*** Opening of Data extracts ***

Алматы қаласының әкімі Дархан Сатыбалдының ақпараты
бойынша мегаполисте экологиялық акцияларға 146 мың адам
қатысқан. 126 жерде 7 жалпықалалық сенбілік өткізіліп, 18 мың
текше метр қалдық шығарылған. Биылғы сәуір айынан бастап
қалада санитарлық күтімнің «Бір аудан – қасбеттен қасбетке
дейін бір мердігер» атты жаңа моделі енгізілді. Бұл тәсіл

*** Close of Data extracts ***

What the exercise asks: Where the line containing "қалада санитарлық күтімнің" appears in the records above, begin copying and continue through the last line; copy each line exactly and include no others.

Solution to this exercise:
қалада санитарлық күтімнің «Бір аудан – қасбеттен қасбетке
дейін бір мердігер» атты жаңа моделі енгізілді. Бұл тәсіл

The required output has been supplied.